Bondamanjak

« Le téléphone ne sonne pas » primé

Le téléphone ne sonne pas.

Charles-Henri Fargues

Haïti : Tremblement de Terre de Magnitude 7.3
(www.bondamanjak.com – 12.01)

Le téléphone ne sonne pas. Refaire le numéro. Savoir ce qui se passe. Le téléphone ne sonne plus à Haïti. Depuis mardi, aucune nouvelle. Rien. Un silence de mort. Un vide hideux. Une absence comme un cri muet. L’image du tableau d’Edvard Munch « Le Cri » est là, prenante, envoûtante.

Le tremblement a secoué la terre, l’a liquéfiée, l’a rendu folle. Elle s’est mise à danser, danser, sans fin, jusqu’à la ruine et la désolation. Silence et poussières sur Port-aux-Princes. Est-ce ça la Mort ?

Dhê est parti passer les fêtes de fin d’année chez lui. Là-bas, dans son pays qu’il raconte avec tendresse. Cette terre pour lui ingrate et pourtant qu’il chérit. Croix-des-Bouquets, Jacmel, Leogâne, …

Cette aubaine, cette maudite aubaine de billets d’avion pas chers. Cette « Semaine du voyage » avec ces promotions dans les agences qui proposaient des billets à moitié prix. Ces centaines d’haïtiens, résidants en Martinique, se passant le mot pour en profiter, heureux de rentrer passer les fêtes de fin d’année avec la famille, joyeux de ce qu’ils croyaient être des vacances et qui, pour certains, s’avèrera être un rendez-vous avec la Mort.

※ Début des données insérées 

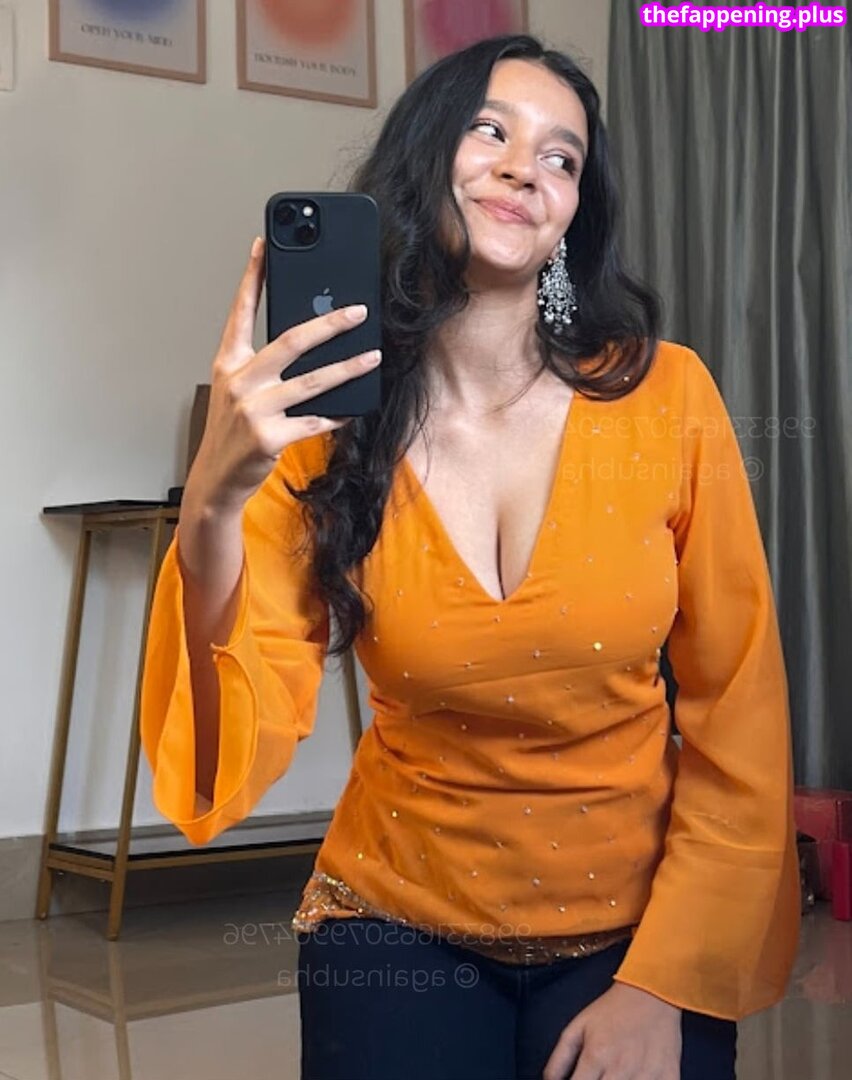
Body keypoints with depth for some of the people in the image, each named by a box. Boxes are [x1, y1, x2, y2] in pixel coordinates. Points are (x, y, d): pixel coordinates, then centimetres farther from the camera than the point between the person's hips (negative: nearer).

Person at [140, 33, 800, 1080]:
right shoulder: (318, 424, -10)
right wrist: (214, 504, -33)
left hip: (639, 925, 0)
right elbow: (236, 756, -19)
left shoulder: (665, 396, -14)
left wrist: (664, 986, -9)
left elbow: (738, 720, -7)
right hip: (399, 921, 1)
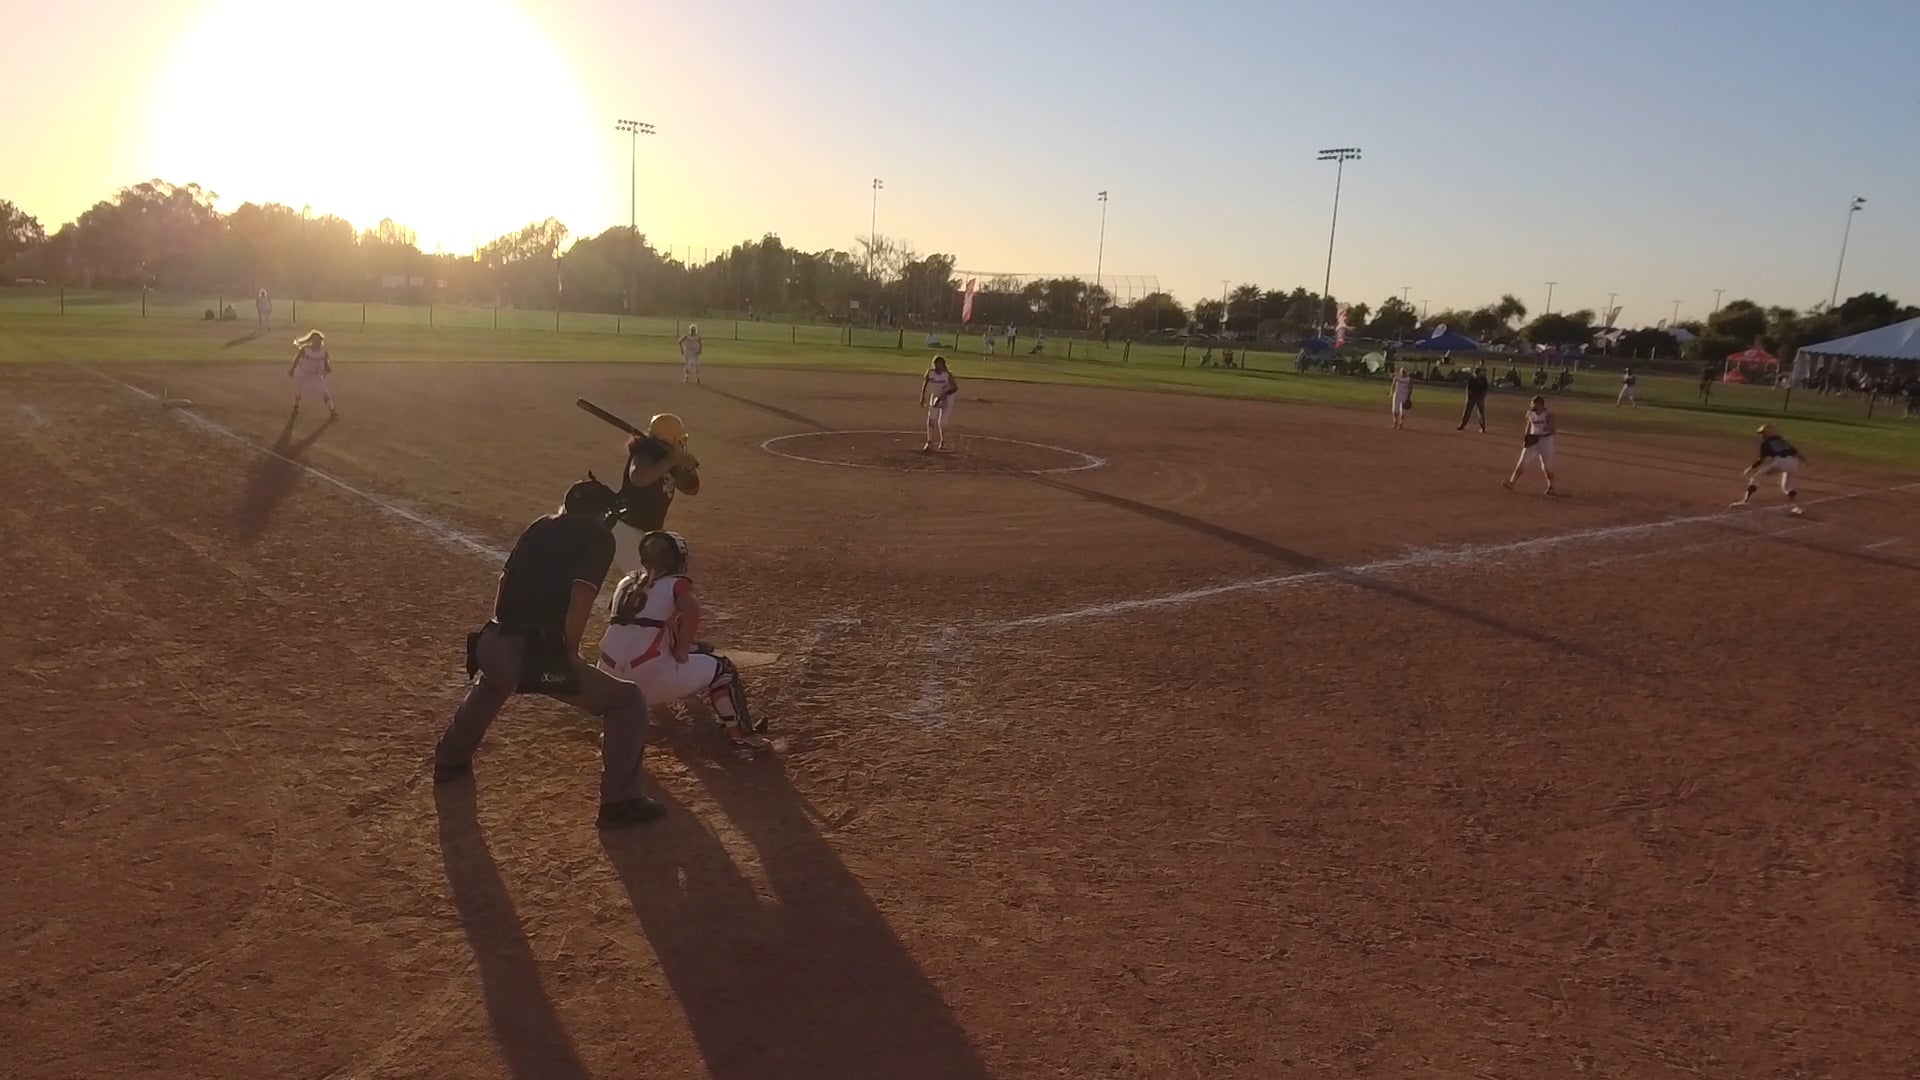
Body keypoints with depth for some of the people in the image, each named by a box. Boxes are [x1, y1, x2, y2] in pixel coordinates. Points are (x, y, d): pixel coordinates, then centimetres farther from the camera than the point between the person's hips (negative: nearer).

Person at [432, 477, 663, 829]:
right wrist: (568, 655, -4)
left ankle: (449, 761, 55)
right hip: (540, 654, -7)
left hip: (494, 645, 7)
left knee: (491, 681, 43)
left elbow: (505, 580, 20)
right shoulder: (598, 536, 2)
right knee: (628, 701, 6)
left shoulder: (540, 527, 22)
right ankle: (620, 801, 0)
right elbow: (581, 598, -12)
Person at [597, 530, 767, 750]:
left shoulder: (626, 583, 14)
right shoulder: (676, 584, -3)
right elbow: (691, 611, -24)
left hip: (610, 677, 6)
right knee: (721, 668, 14)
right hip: (647, 679, -6)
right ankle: (741, 731, 12)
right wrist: (681, 651, -9)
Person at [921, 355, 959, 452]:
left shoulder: (947, 375, -23)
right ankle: (929, 442, 8)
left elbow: (955, 387, -18)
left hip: (947, 400, -4)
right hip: (935, 398, 4)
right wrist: (922, 397, -1)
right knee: (930, 421, -3)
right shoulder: (930, 372, -13)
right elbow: (925, 383, 1)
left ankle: (943, 441, 20)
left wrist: (945, 394, -31)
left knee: (941, 423, -4)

« Séisme en Haïti : vers un effroyable bilan »
(www.afrik.com – 13.01)

Des survivants effarés, incrédules d’être debout, qui bougent les bras, les jambes pour se rassurer, se convaincre qu’ils sont indemnes, se demandant par quel miracle ils se sont trouvés à ce moment-là, juste à cet endroit, hors de portée de la Mort, quand l’enfer était à deux pas, au bout de leurs bras tendus.

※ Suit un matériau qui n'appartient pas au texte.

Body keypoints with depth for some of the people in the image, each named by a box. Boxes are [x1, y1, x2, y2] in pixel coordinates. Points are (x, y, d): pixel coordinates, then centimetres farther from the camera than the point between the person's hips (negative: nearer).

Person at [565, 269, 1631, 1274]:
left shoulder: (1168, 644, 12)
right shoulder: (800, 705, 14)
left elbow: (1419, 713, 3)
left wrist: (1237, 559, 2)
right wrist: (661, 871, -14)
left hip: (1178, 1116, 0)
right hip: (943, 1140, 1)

D’autres qui s’extirpent des décombres abasourdis de pouvoir se relever, qui se touchent doucement, se tâtent, hésitant, anxieux de découvrir l’absence d’un membre, une plaie ouverte, une blessure tellement horrible qu’indolore sous le choc. Ils s’éloignent lentement, titubants et hagards, meurtris, écorchés, couverts de poussières, ahuris de se trouver entier, d’y avoir échappé.

Puis la stupeur, l’épouvante. Cris des blessés, appels à l’aide, lamentations, gémissements, imprécations. Râles d’agonisants éparpillés sous les décombres rougis de sang, mouillés de larmes et de sueur.

La terre tremble encore et encore. Elle n’a pas fini de danser au rythme d’un mini-jazz endiablé. Littéralement. Le Léviathan a frappé et broyé ses proies. Le cauchemar a commencé pour les rescapés de l’horreur.